Nutrient Comparison: Boiled Peanuts with Salt VS Acorns per 14 oz
Compare the macro and micronutrient content in 14 oz of Boiled Peanuts with Salt versus 14 oz of Acorns to make informed dietary choices. Explore their nutritional differences and benefits.
Lets compare vitamin content per 14 ounces of Boiled Peanuts with Salt vs Acorns:
- 14 ounces of Boiled Peanuts with Salt have 2.3 times more Vitamin B1 and 2.9 times more Vitamin B3 than Acorns.
- While 14 oz of Raw Acorns contain 1.9 times more Vitamin B2 and 3.5 times more Vitamin B6 than Boiled Peanuts with Salt.
- Both Boiled Peanuts with Salt and Acorns provide similar amounts of Vitamin B5 and Vitamin B9 per 14 ounces.
- Both Boiled Peanuts with Salt as well as Raw Acorns have insufficient amounts of Vitamin A, Vitamin B12 and Vitamin C in 14 ounces.
Comparing minerals per 14 ounces for Boiled Peanuts with Salt vs Acorns:
- 14 ounces of Boiled Peanuts with Salt have 1.3 times more Calcium, 1.3 times more Iron, 1.6 times more Magnesium, 2.5 times more Phosphorus, more Sodium and 3.6 times more Zinc than Acorns.
- While 14 oz of Raw Acorns contain 1.3 times more Manganese and 3 times more Potassium than Boiled Peanuts with Salt.
- Both Boiled Peanuts with Salt and Acorns contain similar levels of Copper per 14 ounces.
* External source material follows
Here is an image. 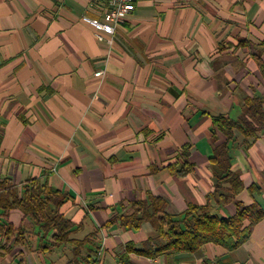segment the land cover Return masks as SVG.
<instances>
[{"label":"crops","instance_id":"crops-1","mask_svg":"<svg viewBox=\"0 0 264 264\" xmlns=\"http://www.w3.org/2000/svg\"><path fill=\"white\" fill-rule=\"evenodd\" d=\"M92 1L0 0V178L67 195L61 212L80 226L70 238H89L77 260L69 245L42 253L35 236L3 240L0 264H264V217L230 251L160 253L151 221L120 225L151 197L174 219L190 205L235 213L212 198L209 158L226 139L212 117L235 121L244 98L264 102V0H136L111 44L79 22L102 18ZM234 136L235 201L264 211V130L248 145ZM185 146L192 169L172 174ZM2 219L29 227L17 210Z\"/></svg>","mask_w":264,"mask_h":264},{"label":"trees","instance_id":"trees-1","mask_svg":"<svg viewBox=\"0 0 264 264\" xmlns=\"http://www.w3.org/2000/svg\"><path fill=\"white\" fill-rule=\"evenodd\" d=\"M212 128L214 133L216 130L224 133L226 137L224 142L214 147L209 158L215 180L212 198L218 206L233 202L235 213L223 218L212 214L209 204L190 205L178 219H174L164 213V203L160 199L151 197L148 201L132 203L134 212L130 216L122 217L120 225L128 229H138L143 222L151 221L159 232V237L166 241L164 246L159 247L160 253L194 252L205 244L233 250L248 239L251 226L264 217V211L256 203L245 207L235 201L236 194L242 189V182L232 171L229 156V144L235 139V132L242 135L243 143L248 145V139L255 138L264 130L263 99L256 96L244 98L241 115L237 120L212 117ZM168 169L172 174L180 176L191 171L188 146L182 147L177 162L169 165ZM66 196L36 180H27L16 185L8 179L0 178V251L8 250L2 245L3 240L7 243L13 238L14 244L24 245L30 236H35L38 238V250L42 253L69 245L72 247V258H81V251L89 244V238H70L80 226L66 219L61 212ZM14 210L21 212L23 219L29 221V227H14L6 219H2ZM247 221L249 223L246 224ZM89 259V264H95L93 258Z\"/></svg>","mask_w":264,"mask_h":264},{"label":"built area","instance_id":"built-area-1","mask_svg":"<svg viewBox=\"0 0 264 264\" xmlns=\"http://www.w3.org/2000/svg\"><path fill=\"white\" fill-rule=\"evenodd\" d=\"M136 0H93L90 7L101 3L104 13L101 19H93L88 16L79 17V22L92 30L97 41L106 40L112 43L115 28L122 23L124 17L128 16L135 8ZM104 71H96L94 77H102Z\"/></svg>","mask_w":264,"mask_h":264}]
</instances>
Comparison of macro-nutrients per 14 ounces:
- 14 ounces of Boiled Peanuts with Salt have 1.5 times more Omega 6 and 2.2 times more Protein than Acorns.
- While 14 oz of Raw Acorns contain 1.9 times more Carbohydrate than Boiled Peanuts with Salt.
- Both Boiled Peanuts with Salt and Acorns offer comparable quantities of Energy, Fat and Saturated Fat per 14 ounces.